§ **WORK TO BE COMPLETED**
Of the lines in the data below, count the ones holding the string "object", and answer with that number only.

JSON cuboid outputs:
+-------+

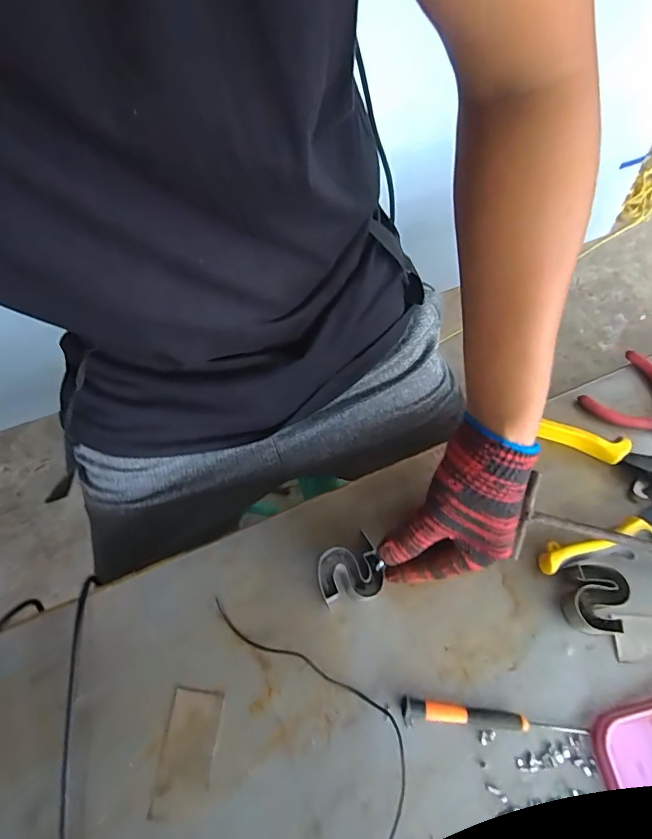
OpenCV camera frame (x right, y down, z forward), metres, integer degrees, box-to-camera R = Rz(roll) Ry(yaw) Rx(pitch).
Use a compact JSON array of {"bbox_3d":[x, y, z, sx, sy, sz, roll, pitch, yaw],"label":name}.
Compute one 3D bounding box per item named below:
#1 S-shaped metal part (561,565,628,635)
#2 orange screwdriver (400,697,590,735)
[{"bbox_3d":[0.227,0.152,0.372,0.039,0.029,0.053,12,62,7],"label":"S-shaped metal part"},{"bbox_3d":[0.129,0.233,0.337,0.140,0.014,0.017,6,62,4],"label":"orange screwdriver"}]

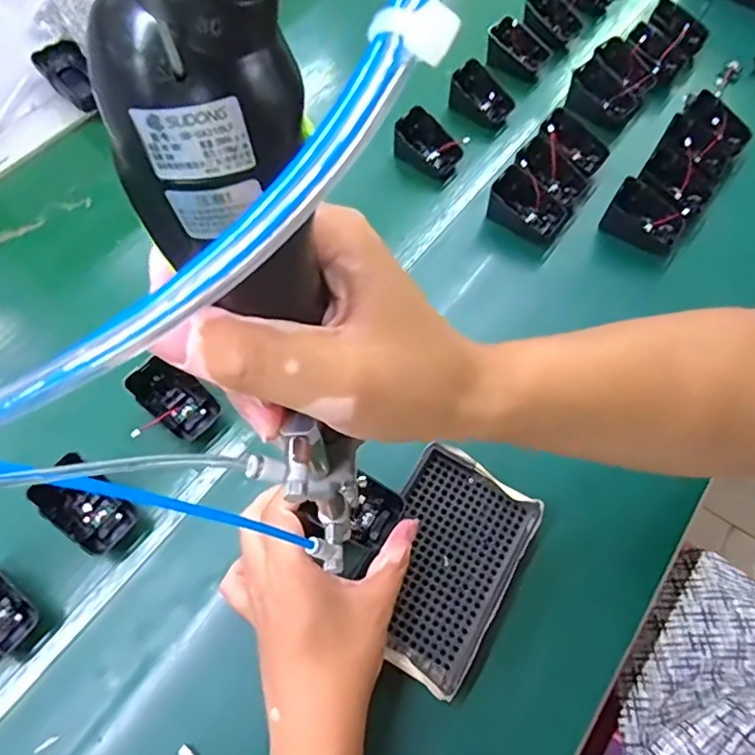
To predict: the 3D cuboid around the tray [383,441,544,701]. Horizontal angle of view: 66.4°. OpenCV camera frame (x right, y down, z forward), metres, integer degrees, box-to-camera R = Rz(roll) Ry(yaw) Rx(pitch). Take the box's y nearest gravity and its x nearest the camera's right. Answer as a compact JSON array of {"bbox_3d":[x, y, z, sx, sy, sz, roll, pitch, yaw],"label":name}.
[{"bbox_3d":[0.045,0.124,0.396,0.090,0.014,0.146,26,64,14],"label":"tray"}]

+-------+

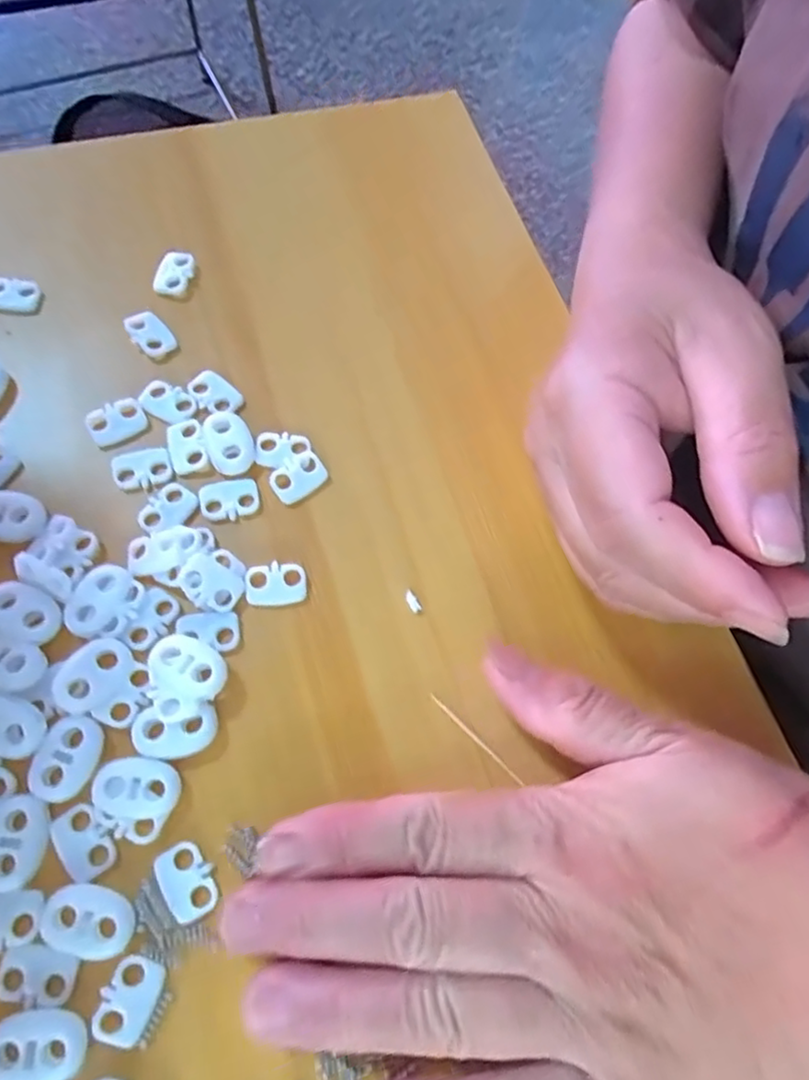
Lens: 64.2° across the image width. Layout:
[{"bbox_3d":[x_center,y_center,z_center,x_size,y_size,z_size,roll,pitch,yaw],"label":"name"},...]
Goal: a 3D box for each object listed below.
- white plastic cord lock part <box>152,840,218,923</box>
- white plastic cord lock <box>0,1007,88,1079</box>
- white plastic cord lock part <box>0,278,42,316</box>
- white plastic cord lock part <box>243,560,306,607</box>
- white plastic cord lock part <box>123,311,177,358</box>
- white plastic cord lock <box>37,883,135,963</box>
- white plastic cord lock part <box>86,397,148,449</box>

+-------+

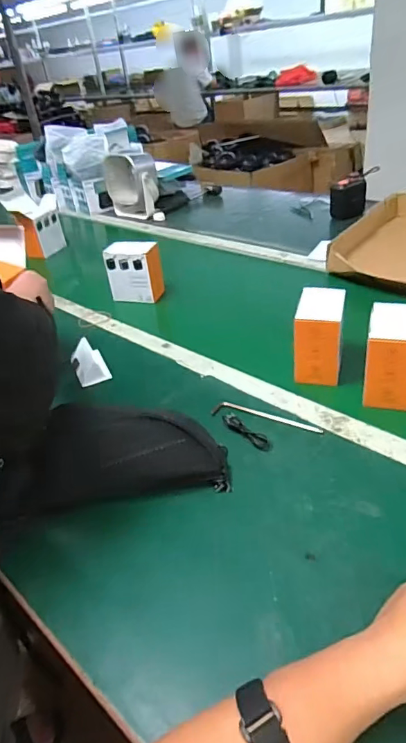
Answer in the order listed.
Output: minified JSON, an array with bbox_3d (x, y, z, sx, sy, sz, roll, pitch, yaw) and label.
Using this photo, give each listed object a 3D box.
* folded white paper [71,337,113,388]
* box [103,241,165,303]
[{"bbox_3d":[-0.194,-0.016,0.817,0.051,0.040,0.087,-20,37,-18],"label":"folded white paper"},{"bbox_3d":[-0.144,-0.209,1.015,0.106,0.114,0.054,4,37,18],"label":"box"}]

+-------+

§ **WRITTEN RESPONSE**
2